Imagine Paris without the Seine, London without the Thames. Isfahan, with just over a million people, may be smaller, but its people are no less passionate about the Zaindeh River, or Zaindeh-Rud, as it is called in Persian.

"Isfahan doesn't have a meaning without the river," said Safarali Shahsanai, a 30-year-old construction worker. "It has lost its beauty. We are heartbroken."

The river's arid turn has had some serious consequences. A power station had to be shut down. A hundred thousand farmers are out of work, their fields parched. Water is being rationed in the city; for the poor in particular, drinking water can be hard to find.

But the identity crisis should not be discounted.

Zaindeh-Rud means "the river that gives continual life," and once it did. It irrigated fields upstream and irrigated the city's social life as well. Couples walked along its grassy banks, catching their reflections in the water. Children took off their shoes and waded on the cobblestone ledge running beside the brick and stone bridges that arched over the river. Boats moved dreamily along the surface.

"All the beauty of this city was this river," said Mansour Dadavi, a student who moved to Isfahan three years ago. "It gave the city life. Now it's like a desert in the middle of the city. They would be better turning it into a park."

Doing so — barring the river's return once the drought ends — might take a visionary equal to the one who developed Isfahan in the first place.

In the early 17th century, Shah Abbas I, known as Abbas the Great, of the Safavid Dynasty, set to work creating a showpiece in Isfahan. He built the country's most famous mosques, including the stunning Imam Mosque, and the Ali Kapu Palace. The river filled the fountains outside the palace and the mosques, and irrigated their gardens.

Shah Abbas and his son also built lovely bridges to arch over the Zaindeh-Rud. The Khaju Bridge, constructed in 1650, is essentially a brick bridge on a stone dam, with 24 arches. Sluice gates were built to raise the water level to irrigate fields. The shah even had rooms within the bridge painted and tiled as a retreat for him and his court.

Over time the bridges became romantic gathering places for regular folk, too. Their arches provided perfect cover for lovers or children playing hide-and-seek. In the teahouses tucked in caverns under the bridge, men smoked water pipes and contemplated the passage of time and water.

They still come to smoke, but they no longer bother looking out at where the river was.
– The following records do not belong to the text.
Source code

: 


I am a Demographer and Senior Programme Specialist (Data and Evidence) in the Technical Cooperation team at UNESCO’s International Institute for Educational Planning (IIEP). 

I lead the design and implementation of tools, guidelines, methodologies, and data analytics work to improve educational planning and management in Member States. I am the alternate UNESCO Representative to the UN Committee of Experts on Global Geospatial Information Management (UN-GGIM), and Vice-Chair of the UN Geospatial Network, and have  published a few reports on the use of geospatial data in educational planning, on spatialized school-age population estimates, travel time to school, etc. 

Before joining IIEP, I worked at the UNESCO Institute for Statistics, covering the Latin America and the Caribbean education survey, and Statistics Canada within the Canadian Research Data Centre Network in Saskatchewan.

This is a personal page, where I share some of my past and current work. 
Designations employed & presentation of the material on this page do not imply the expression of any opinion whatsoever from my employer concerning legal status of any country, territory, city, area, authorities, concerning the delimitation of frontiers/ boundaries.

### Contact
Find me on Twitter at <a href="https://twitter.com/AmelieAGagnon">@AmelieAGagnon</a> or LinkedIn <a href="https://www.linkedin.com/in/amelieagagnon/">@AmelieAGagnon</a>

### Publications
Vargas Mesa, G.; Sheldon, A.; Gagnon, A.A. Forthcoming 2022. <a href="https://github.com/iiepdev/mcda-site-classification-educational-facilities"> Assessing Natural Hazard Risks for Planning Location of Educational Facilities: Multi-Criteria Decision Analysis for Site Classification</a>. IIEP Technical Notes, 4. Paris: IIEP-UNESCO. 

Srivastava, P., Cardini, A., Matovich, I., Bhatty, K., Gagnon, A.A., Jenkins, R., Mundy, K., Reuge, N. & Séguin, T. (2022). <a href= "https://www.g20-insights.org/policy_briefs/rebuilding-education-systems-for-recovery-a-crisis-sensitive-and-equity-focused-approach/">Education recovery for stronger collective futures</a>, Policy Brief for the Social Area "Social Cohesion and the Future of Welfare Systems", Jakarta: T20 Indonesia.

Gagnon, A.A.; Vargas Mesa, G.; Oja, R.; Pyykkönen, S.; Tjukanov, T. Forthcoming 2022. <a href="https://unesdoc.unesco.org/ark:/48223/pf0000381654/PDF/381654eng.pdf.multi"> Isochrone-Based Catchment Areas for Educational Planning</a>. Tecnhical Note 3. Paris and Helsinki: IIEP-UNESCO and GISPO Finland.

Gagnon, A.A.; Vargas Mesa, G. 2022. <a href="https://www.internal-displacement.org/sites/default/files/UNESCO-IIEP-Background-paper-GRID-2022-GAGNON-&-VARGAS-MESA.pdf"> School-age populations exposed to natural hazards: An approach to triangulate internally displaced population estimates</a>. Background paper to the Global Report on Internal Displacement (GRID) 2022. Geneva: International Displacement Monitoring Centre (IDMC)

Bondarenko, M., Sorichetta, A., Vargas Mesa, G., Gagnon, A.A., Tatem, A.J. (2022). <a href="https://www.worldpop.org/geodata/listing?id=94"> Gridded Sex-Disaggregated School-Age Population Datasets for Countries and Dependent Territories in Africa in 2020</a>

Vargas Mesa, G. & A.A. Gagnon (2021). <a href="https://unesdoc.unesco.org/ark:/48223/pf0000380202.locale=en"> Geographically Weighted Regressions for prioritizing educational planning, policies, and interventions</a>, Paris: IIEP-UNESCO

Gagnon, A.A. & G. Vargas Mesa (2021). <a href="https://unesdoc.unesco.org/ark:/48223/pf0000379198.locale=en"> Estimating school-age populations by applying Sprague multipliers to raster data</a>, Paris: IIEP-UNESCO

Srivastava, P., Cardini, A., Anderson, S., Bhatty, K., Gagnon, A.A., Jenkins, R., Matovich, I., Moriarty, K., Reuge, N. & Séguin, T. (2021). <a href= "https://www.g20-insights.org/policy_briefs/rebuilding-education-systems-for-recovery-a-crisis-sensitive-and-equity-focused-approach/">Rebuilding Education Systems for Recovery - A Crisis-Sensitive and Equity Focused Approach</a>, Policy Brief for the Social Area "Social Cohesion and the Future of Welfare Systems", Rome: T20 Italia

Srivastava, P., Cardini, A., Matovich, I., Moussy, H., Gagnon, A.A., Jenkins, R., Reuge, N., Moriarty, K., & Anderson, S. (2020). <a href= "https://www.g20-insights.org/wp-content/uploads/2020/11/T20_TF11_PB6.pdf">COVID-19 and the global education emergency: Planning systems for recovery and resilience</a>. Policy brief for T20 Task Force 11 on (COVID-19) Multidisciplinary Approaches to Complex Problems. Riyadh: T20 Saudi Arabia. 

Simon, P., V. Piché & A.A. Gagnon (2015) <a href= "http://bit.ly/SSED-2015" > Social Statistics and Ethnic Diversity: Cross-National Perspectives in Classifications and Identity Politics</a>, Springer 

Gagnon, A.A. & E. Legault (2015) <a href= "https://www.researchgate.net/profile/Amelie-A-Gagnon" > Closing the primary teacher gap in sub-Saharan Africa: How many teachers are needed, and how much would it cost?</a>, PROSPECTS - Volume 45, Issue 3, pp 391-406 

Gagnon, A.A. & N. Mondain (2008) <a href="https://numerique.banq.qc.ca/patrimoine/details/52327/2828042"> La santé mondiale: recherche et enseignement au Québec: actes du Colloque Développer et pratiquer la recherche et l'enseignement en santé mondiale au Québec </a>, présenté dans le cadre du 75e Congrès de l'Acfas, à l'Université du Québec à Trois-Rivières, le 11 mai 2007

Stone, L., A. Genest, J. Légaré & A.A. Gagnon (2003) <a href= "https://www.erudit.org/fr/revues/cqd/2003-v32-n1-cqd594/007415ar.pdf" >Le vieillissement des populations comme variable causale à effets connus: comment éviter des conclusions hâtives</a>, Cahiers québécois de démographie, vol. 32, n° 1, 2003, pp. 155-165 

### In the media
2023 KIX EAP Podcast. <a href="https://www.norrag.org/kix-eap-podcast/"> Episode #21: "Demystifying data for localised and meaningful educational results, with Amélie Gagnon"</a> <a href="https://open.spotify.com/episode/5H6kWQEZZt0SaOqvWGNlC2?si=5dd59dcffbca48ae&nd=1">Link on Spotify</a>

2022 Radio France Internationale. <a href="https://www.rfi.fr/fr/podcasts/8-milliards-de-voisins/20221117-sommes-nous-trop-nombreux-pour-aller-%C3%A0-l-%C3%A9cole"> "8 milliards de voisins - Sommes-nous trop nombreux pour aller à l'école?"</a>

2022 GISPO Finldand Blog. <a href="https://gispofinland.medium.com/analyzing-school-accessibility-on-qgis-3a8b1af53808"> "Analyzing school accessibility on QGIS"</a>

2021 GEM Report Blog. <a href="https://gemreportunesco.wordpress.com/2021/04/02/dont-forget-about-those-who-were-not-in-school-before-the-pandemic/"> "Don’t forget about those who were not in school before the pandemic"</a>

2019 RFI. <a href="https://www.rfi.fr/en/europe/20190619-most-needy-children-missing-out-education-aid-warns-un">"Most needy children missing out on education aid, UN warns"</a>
The teahouse owners watched Zaindeh-Rud sink day by day, thinning in some patches more quickly, like a man losing his hair, until the riverbed was completely bald.
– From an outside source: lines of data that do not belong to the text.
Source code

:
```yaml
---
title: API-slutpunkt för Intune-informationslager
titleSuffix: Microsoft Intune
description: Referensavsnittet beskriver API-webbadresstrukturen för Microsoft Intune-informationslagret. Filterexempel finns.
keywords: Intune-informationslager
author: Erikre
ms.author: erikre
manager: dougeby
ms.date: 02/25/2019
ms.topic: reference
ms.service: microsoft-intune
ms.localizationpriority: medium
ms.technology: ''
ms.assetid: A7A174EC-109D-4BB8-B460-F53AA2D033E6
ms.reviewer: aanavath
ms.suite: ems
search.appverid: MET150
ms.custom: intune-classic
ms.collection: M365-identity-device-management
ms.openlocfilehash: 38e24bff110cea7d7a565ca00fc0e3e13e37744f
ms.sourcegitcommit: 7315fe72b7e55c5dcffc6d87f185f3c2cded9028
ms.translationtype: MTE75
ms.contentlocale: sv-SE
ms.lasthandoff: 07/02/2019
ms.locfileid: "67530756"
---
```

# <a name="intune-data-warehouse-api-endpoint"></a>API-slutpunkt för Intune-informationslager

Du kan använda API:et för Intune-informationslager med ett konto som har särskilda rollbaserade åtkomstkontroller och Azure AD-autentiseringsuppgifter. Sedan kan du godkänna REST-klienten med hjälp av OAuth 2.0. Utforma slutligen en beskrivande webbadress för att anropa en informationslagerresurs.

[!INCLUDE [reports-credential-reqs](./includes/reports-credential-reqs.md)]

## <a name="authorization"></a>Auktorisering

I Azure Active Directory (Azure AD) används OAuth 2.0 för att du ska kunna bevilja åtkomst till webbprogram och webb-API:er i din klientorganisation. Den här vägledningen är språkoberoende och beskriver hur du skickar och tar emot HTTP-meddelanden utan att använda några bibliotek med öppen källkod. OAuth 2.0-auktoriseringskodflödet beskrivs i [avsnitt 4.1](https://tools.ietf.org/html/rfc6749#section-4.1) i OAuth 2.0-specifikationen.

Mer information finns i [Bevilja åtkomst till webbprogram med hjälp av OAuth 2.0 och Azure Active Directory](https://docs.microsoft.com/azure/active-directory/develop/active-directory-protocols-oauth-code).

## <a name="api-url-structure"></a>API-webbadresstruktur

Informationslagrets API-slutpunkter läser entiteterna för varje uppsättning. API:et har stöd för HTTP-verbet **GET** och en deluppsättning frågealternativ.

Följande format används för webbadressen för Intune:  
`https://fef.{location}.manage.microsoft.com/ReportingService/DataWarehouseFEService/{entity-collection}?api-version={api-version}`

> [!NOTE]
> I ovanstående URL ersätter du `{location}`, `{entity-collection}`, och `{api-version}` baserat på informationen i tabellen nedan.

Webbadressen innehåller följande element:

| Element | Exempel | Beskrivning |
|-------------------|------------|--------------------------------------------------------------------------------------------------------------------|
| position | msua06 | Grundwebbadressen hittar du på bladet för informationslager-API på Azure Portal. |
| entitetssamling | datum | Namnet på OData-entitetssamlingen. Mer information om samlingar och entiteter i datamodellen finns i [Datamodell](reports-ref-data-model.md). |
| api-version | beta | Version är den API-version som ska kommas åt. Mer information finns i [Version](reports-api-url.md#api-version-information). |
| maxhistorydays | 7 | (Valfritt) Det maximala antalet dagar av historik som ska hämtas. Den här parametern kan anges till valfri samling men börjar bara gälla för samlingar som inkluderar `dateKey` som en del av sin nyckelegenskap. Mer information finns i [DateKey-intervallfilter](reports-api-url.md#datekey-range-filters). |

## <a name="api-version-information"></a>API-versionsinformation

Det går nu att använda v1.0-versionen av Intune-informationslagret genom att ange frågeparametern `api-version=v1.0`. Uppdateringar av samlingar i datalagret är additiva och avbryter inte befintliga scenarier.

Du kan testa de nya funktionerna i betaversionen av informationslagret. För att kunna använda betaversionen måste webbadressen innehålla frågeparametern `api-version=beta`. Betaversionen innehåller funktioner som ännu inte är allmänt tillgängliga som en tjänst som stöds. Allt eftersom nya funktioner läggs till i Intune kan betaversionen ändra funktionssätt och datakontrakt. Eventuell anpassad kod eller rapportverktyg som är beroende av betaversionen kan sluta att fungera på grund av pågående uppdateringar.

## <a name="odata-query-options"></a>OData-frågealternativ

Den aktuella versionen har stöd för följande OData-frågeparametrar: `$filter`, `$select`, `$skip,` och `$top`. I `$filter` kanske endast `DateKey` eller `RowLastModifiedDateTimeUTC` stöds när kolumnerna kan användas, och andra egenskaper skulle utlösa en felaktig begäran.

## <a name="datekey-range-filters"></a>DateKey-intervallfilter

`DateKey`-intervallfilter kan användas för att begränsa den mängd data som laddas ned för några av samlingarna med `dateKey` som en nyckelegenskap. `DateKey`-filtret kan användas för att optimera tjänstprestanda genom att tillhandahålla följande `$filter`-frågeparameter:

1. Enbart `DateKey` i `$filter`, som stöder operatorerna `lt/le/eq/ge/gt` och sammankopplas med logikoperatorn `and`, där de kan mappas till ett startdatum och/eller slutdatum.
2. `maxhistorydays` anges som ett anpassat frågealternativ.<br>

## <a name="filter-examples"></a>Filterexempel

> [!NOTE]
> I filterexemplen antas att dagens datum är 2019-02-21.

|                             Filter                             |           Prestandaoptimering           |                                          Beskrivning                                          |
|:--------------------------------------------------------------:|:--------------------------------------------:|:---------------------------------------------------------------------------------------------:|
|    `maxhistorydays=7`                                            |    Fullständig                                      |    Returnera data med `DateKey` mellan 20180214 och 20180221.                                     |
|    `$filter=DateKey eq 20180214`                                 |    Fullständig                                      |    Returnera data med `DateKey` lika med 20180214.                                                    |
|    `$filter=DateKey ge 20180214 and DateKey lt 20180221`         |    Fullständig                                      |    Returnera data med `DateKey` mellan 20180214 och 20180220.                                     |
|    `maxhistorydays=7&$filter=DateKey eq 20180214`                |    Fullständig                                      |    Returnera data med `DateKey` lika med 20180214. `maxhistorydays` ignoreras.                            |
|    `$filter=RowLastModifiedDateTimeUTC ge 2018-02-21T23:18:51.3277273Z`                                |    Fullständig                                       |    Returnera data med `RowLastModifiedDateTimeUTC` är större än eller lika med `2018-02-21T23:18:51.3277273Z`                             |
Now the bridges seem like redundancies, crossing over a stretch of land that people just walk across. "The bridges have no meaning," said Mr. Dadavi.
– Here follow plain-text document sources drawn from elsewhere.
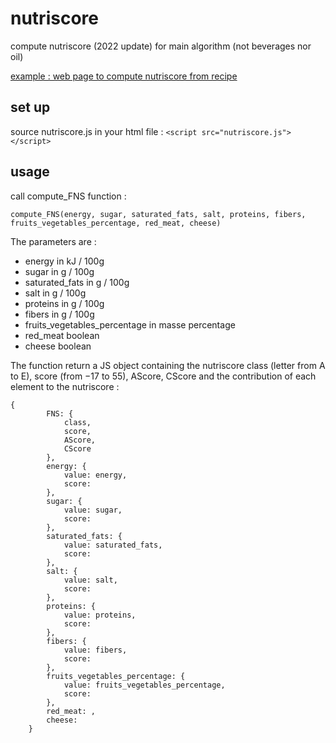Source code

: # nutriscore
compute nutriscore (2022 update) for main algorithm (not beverages nor oil)

[example : web page to compute nutriscore from recipe](https://pi3141.github.io/nutriscore.html)

## set up
source nutriscore.js in your html file :
 `<script src="nutriscore.js"></script>`
 
## usage
call compute_FNS function :
```
compute_FNS(energy, sugar, saturated_fats, salt, proteins, fibers, fruits_vegetables_percentage, red_meat, cheese)
```
 
The parameters are :
* energy in kJ / 100g
* sugar in g / 100g
* saturated_fats in g / 100g
* salt in g / 100g
* proteins in g / 100g
* fibers in g / 100g
* fruits_vegetables_percentage in masse percentage
* red_meat boolean
* cheese boolean

The function return a JS object containing the nutriscore class (letter from A to E), score (from −17 to 55), AScore, CScore and the contribution of each element to the nutriscore :
```
{
        FNS: {
            class,
            score,
            AScore,
            CScore
        },
        energy: {
            value: energy,
            score: 
        },
        sugar: {
            value: sugar,
            score: 
        },
        saturated_fats: {
            value: saturated_fats,
            score: 
        },
        salt: {
            value: salt,
            score: 
        },
        proteins: {
            value: proteins,
            score: 
        },
        fibers: {
            value: fibers,
            score: 
        },
        fruits_vegetables_percentage: {
            value: fruits_vegetables_percentage,
            score: 
        },
        red_meat: ,
        cheese: 
    }
```
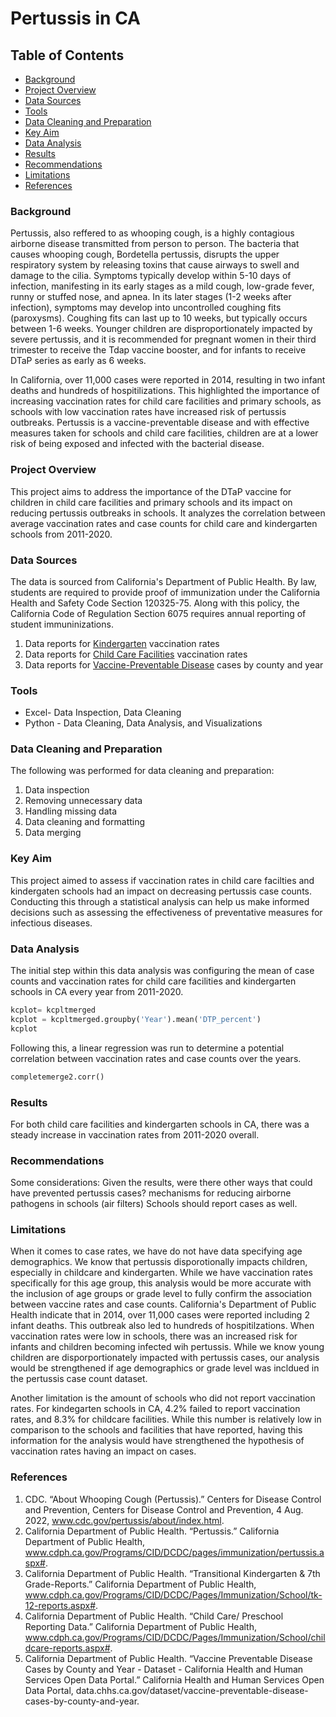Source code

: # Pertussis in CA

## Table of Contents

- [Background](#background)
- [Project Overview](#project-overview)
- [Data Sources](#data-sources)
- [Tools](#tools)
- [Data Cleaning and Preparation](#data-cleaning-and-preparation)
- [Key Aim](#key-aim)
- [Data Analysis](#data-analysis)
- [Results](#results)
- [Recommendations](#recommendations)
- [Limitations](#limitations)
- [References](#references)

### Background
Pertussis, also reffered to as whooping cough, is a highly contagious airborne disease transmitted from person to person. The bacteria that causes whooping cough, Bordetella pertussis, disrupts the upper respiratory system by releasing toxins that cause airways to swell and damage to the cilia. Symptoms typically develop within 5-10 days of infection, manifesting in its early stages as a mild cough, low-grade fever, runny or stuffed nose, and apnea. In its later stages (1-2 weeks after infection), symptoms may develop into uncontrolled coughing fits (paroxysms). Coughing fits can last up to 10 weeks, but typically occurs between 1-6 weeks. Younger children are disproportionately impacted by severe pertussis, and it is recommended for pregnant women in their third trimester to receive the Tdap vaccine booster, and for infants to receive DTaP series as early as 6 weeks. 

In California, over 11,000 cases were reported in 2014, resulting in two infant deaths and hundreds of hospitilizations. This highlighted the importance of increasing vaccination rates for child care facilities and primary schools, as schools with low vaccination rates have increased risk of pertussis outbreaks. Pertussis is a vaccine-preventable disease and with effective measures taken for schools and child care facilities, children are at a lower risk of being exposed and infected with the bacterial disease. 

### Project Overview
This project aims to address the importance of the DTaP vaccine for children in child care facilities and primary schools and its impact on reducing pertussis outbreaks in schools. It analyzes the correlation between average vaccination rates and case counts for child care and kindergarten schools from 2011-2020. 

### Data Sources
The data is sourced from California's Department of Public Health. By law, students are required to provide proof of immunization under the California Health and Safety Code Section 120325-75. Along with this policy, the California Code of Regulation Section 6075 requires annual reporting of student immuninizations. 
1. Data reports for [Kindergarten](https://www.cdph.ca.gov/Programs/CID/DCDC/Pages/Immunization/School/tk-12-reports.aspx#) vaccination rates
2. Data reports for [Child Care Facilities](https://www.cdph.ca.gov/Programs/CID/DCDC/Pages/Immunization/School/childcare-reports.aspx#) vaccination rates
3. Data reports for [Vaccine-Preventable Disease](https://data.chhs.ca.gov/dataset/vaccine-preventable-disease-cases-by-county-and-year) cases by county and year

### Tools
 - Excel- Data Inspection, Data Cleaning
  - Python - Data Cleaning, Data Analysis, and Visualizations

### Data Cleaning and Preparation
The following was performed for data cleaning and preparation:

1. Data inspection
2. Removing unnecessary data
3. Handling missing data
4. Data cleaning and formatting
5. Data merging

### Key Aim
This project aimed to assess if vaccination rates in child care facilties and kindergaten schools had an impact on decreasing pertussis case counts. Conducting this through a statistical analysis can help us make informed decisions such as assessing the effectiveness of preventative measures for infectious diseases. 

### Data Analysis
The initial step within this data analysis was configuring the mean of case counts and vaccination rates for child care facilities and kindergarten schools in CA every year from 2011-2020. 
```Python
kcplot= kcpltmerged
kcplot = kcpltmerged.groupby('Year').mean('DTP_percent')
kcplot
```
Following this, a linear regression was run to determine a potential correlation between vaccination rates and case counts over the years. 
```Python
completemerge2.corr()
```

### Results
For both child care facilities and kindergarten schools in CA, there was a steady increase in vaccination rates from 2011-2020 overall.


### Recommendations
Some considerations: 
Given the results, were there other ways that could have prevented pertussis cases? mechanisms for reducing airborne pathogens in schools (air filters)
Schools should report cases as well.


### Limitations
When it comes to case rates, we have do not have data specifying age demographics. We know that pertussis disporotionally impacts children, especially in childcare and kindergarten. While we have vaccination rates specifically for this age group, this analysis would be more accurate with the inclusion of age groups or grade level to fully confirm the association between vaccine rates and case counts. California's Department of Public Health indicate that in 2014, over 11,000 cases were reported including 2 infant deaths. This outbreak also led to hundreds of hospitilzations. When vaccination rates were low in schools, there was an increased risk for infants and children becoming infected wih pertussis. While we know young children are disporportionately impacted with pertussis cases, our analysis would be strengthened if age demographics or grade level was incldued in the pertussis case count dataset.  

Another limitation is the amount of schools who did not report vaccination rates. For kindegarten schools in CA, 4.2% failed to report vaccination rates, and 8.3% for childcare facilities. While this number is relatively low in comparison to the schools and facilities that have reported, having this information for the analysis would have strengthened the hypothesis of vaccination rates having an impact on cases. 

### References
1. CDC. “About Whooping Cough (Pertussis).” Centers for Disease Control and Prevention, Centers for Disease Control and Prevention, 4 Aug. 2022, www.cdc.gov/pertussis/about/index.html.
2. California Department of Public Health. “Pertussis.” California Department of Public Health, www.cdph.ca.gov/Programs/CID/DCDC/pages/immunization/pertussis.aspx#.
3. California Department of Public Health. “Transitional Kindergarten & 7th Grade-Reports.” California Department of Public Health, www.cdph.ca.gov/Programs/CID/DCDC/Pages/Immunization/School/tk-12-reports.aspx#.
4. California Department of Public Health. “Child Care/ Preschool Reporting Data.” California Department of Public Health, www.cdph.ca.gov/Programs/CID/DCDC/Pages/Immunization/School/childcare-reports.aspx#.
5. California Department of Public Health. “Vaccine Preventable Disease Cases by County and Year - Dataset - California Health and Human Services Open Data Portal.” California Health and Human Services Open Data Portal, data.chhs.ca.gov/dataset/vaccine-preventable-disease-cases-by-county-and-year.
There are also worries that the bridges, constructed to be lubricated by water, may crumble.

Drought is certainly the most to blame for the river's disappearance. Poor water management, with much of the water used for irrigation lost through poor pipes and drainage, has not helped.

But residents seeking a scapegoat easier to punish than Mother Nature have settled on their president, Mohammad Khatami. They accuse him of diverting the river to his home province, Yezd.

When Mr. Khatami ran for re-election in June, this city, which has turned out in large numbers for reformist politicians in the past, largely stayed home. The reason, everyone agrees, was the river.

Mr. Khatami's allies defend him. "People are mistaken that the water has been diverted to other places," said Rajabali Mazroui, a member of Parliament from Isfahan. "The problem is a shortage of water, which is due to the shortage of rainfall."

But in the spring of 2000, Mr. Khatami did happen to inaugurate, proudly, what officials called the largest irrigation project in the Middle East — a 200-mile pipeline designed to send water from Zaindeh- Rud to Yezd.

Whether or not the pipeline bears any blame for the dry mockery that now runs through their city's midst, many of Isfahan's residents have decided it does.

Of course Mr. Khatami had diverted the river, said Abas Nikbakht, a cabdriver in Isfahan. A former president, Ali Akbar Hashemi Rafsanjani, had done the same, sending water to his hometown, Kerman.

"And if I were president," Mr. Nikbakht said, "I would have done the same for Isfahan."